NHL API Strategy

Understanding our approach to NHL API integration.

The NHL API

NHL provides a public JSON API at api-web.nhle.com with endpoints for:

  • Current standings

  • Team rosters

  • Player statistics

  • Game schedules

  • And more

Why This API?

Alternatives Considered

Official NHL Stats API (stats.nhl.com):

  • More comprehensive data

  • Better documented

  • ❌ More complex

  • ❌ Requires API key (authentication)

Third-party APIs (ESPN, The Sports DB):

  • Easier to use

  • ❌ Less reliable

  • ❌ May have usage limits

  • ❌ Not official source

Web Scraping:

  • Could get any data

  • ❌ Fragile (breaks when HTML changes)

  • ❌ Violates terms of service

  • ❌ Unethical

Chose api-web.nhle.com:

  • ✅ Official NHL source

  • ✅ No authentication required

  • ✅ Simple JSON responses

  • ✅ Reliable uptime

  • ✅ Current roster data

Integration Approach

1. Retry Logic

Network requests can fail.

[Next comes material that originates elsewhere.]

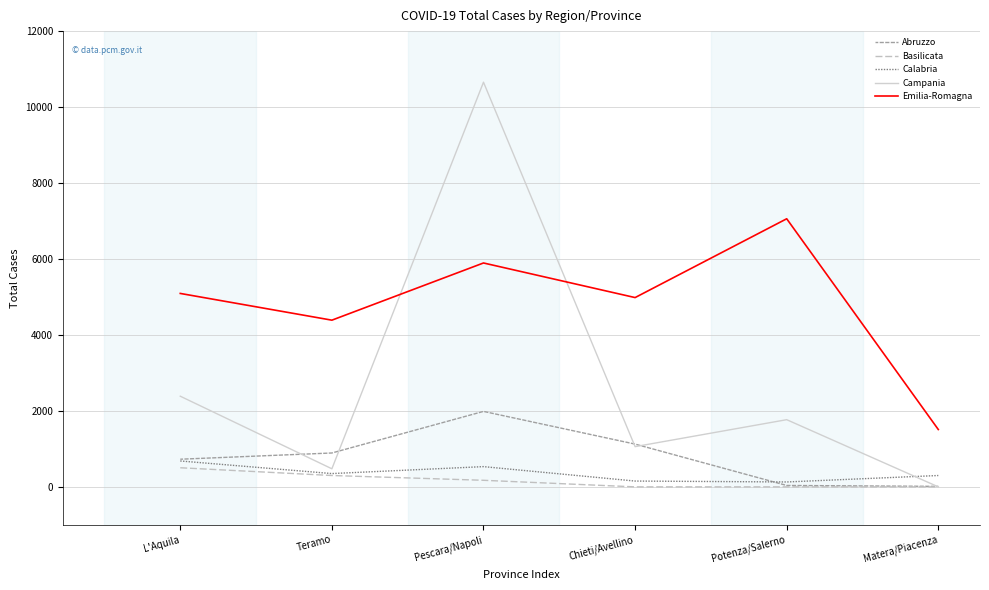

Between Teramo and Potenza/Salerno, which series saw the biggest shift?

Emilia-Romagna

We retry automatically:

@retry(
    stop=stop_after_attempt(3),
    wait=wait_exponential(multiplier=1, min=2, max=10),
    retry=retry_if_exception_type((RequestException, Timeout)),
)
def _fetch_with_retry(self, url: str) -> dict:
    response = self.session.get(url, timeout=self.timeout)
    response.raise_for_status()
    return response.json()

Why?:

  • Temporary network blips

  • Server momentary overload

  • Connection resets

Strategy: Exponential backoff (wait longer each retry)

2. Rate Limiting

We delay between requests to be polite:

def fetch_roster(self, team_abbrev: str) -> list[Player]:
    time.sleep(self.rate_limit_delay)  # Default 0.3s
    return self._fetch_with_retry(url)

Why?:

  • Respect API provider

  • Avoid being blocked

  • Distribute load over time

Trade-off: Slower (but polite and reliable)

3. Caching

We cache API responses in memory:

@lru_cache(maxsize=128)
def fetch_standings(self) -> list[Team]:
    return self._fetch_standings_uncached()

Why?:

  • Reduce redundant requests

  • Faster subsequent runs

  • Less load on NHL servers

Trade-off: May show slightly stale data

4. Error Handling

We handle errors gracefully:

try:
    roster = api_client.fetch_roster(team_abbrev)
except NHLApiError as e:
    logger.error(f"Failed to fetch {team_abbrev}: {e}")
    failed_teams.append(team_abbrev)
    continue  # Process other teams

Why?:

  • One team failure shouldn’t break entire analysis

  • User gets partial results

  • Failures are logged for debugging

Data Validation

We validate API responses using Pydantic:

class Player(BaseModel):
    firstName: str = Field(..., min_length=1)
    lastName: str = Field(..., min_length=1)
    sweaterNumber: int | None = None
    positionCode: str

Why?:

  • Catch API changes early

  • Type-safe data

  • Self-documenting code

  • Clear error messages

Trade-offs

Synchronous vs Async

Chose synchronous:

  • ✅ Simpler code

  • ✅ Easier to understand

  • ✅ Sufficient performance

  • ❌ Could be faster with async

Could optimize: Fetch all rosters in parallel with asyncio (~3-5s instead of ~10-15s)

Caching Strategy

Chose in-memory LRU cache:

  • ✅ Simple implementation

  • ✅ Works for CLI use

  • ❌ Cache lost between runs

  • ❌ Not shared across instances

Could optimize: Redis cache for persistent, shared caching

Error Handling Philosophy

Chose graceful degradation:

  • ✅ Partial results better than none

  • ✅ User can see what succeeded

  • ❌ May be unexpected for users

Alternative: Fail fast on any error (more predictable but less useful)

Future Improvements

1. Async/Parallel Fetching

async def fetch_all_rosters(self, teams):
    tasks = [self.fetch_roster(t) for t in teams]
    return await asyncio.gather(*tasks)

Could reduce runtime from ~15s to ~3-5s.

2. Persistent Caching

import redis

cache = redis.Redis()


@cache_with_redis(expiry=3600)
def fetch_standings(): ...

Share cache across runs and users.

3. Webhook/Streaming

Subscribe to roster changes instead of polling:

@on_roster_change
def handle_roster_update(team, changes):
    # Update scores automatically
    ...

Real-time updates without constant polling.

4. GraphQL Alternative

If NHL provides GraphQL:

query {
  teams {
    abbreviation
    roster {
      firstName
      lastName
    }
  }
}

More efficient - fetch exactly what we need.